Tests that an encoder has sufficient numerical dynamic range.

These test cases contain test patterns designed to produce extreme signals within encoders. During these test cases, no integer clamping or overflows must occur.

A test case is produced for each picture component:

signal_range[Y]

Luma component test patterns.

signal_range[C1]

Color difference 1 component test patterns.

signal_range[C2]

Color difference 2 component test patterns.

Though the test patterns produce near worst case signal levels, they are not guaranteed to produce the largest values possible.

Note

For informational purposes, an example of a set of test patterns are shown below:

../_images/signal_range_encoder.png

An informative metadata file is provided along side each test case which gives, for each picture in the bitstream, the parts of a encoder which are being tested by the test patterns. See vc2_bit_widths.helpers.TestPoint for details.

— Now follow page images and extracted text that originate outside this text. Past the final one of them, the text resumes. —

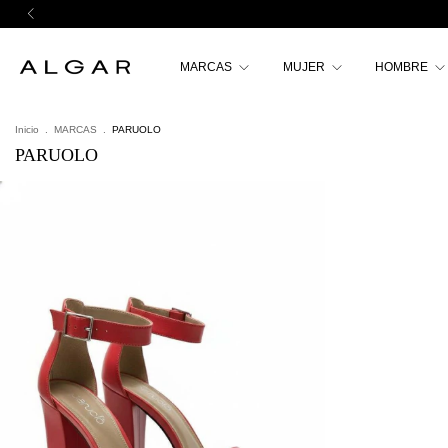
MARCAS
MUJER
HOMBRE
Inicio
.
MARCAS
.
PARUOLO
PARUOLO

Encoder test case: synthetic_gray

Tests that the encoder can encode a maximally compressible sequence.

This sequence contains an image in which every transform coefficient is zero. For most color specifications (11.4.10), this decodes to a mid-gray frame.

This special case image is maximally compressible since no transform coefficients need to be explicitly coded in the bitstream. For lossless coding modes, this should also produce produce the smallest possible bitstream.

Encoder test case: synthetic_linear_ramps

Tests that an encoder correctly encodes color specification information.

A static frame containing linear signal ramps for white and primary red, green and blue (in that order, from top-to-bottom) as illustrated below:

../_images/static_ramps.png

The red, green and blue colors correspond to the red, green and blue primaries for the color specification (11.4.10.2).

Note

When D-Cinema primaries are specified (preset color primaries index 3), red, green and blue are replaced with CIE X, Y and Z respectively. Note that these might not represent physically realisable colors.

The left-most pixels in each band are video black and the right-most pixels video white, red, green and blue (respectively). That is, oversaturated signals (e.g. ‘super-blacks’ and ‘super-white’) are not included.

The value ramps in the test picture are linear meaning that the (linear) pixel values increase at a constant rate from left (black) to right (saturated white/red/green/blue). Due to the non-linear response of human vision, this will produce a non-linear brightness ramp which appears to quickly saturate. Further, when a non-linear transfer function is specified (11.4.10.4) the raw picture values will not be linearly spaced.

Note

When the D-Cinema transfer function is specified (preset transfer function index 3), the saturated signals do not correspond to a non-linear signal value of 1.0 but instead approximately 0.97. This is because the D-Cinema transfer function allocates part of its nominal output range to over-saturated signals.

Encoder test case: synthetic_moving_sprite

Tests that an encoder produces sensible results for motion.

A sequence of 10 frames containing a graphic moving from left to right along the top of the frame. In successive each frame, the graphic moves 16 luma samples to the right (i.e. 8 samples every field, for interlaced formats).

../_images/interlace_mode_and_pixel_aspect_ratio_moving_sequence.svg

For progressive formats, the graphic should appear with smooth edges in each frame.

For interlaced formats, the graphic should move smoothly when displayed on an interlaced monitor. If displayed as progressive frames (as in the illustration above), the pictures will appear to have ragged edges.

Encoder test case: synthetic_noise

Tests that an encoder correctly encodes a noise plate.

A static frame containing pseudo-random uniform noise as illustrated below:

../_images/noise.png

Note

It is likely that lossy encoders will be unable to compress this test case without a fairly significant loss of fidelity. As such, it is acceptable for this test case for an encoder to produce only visually similar results.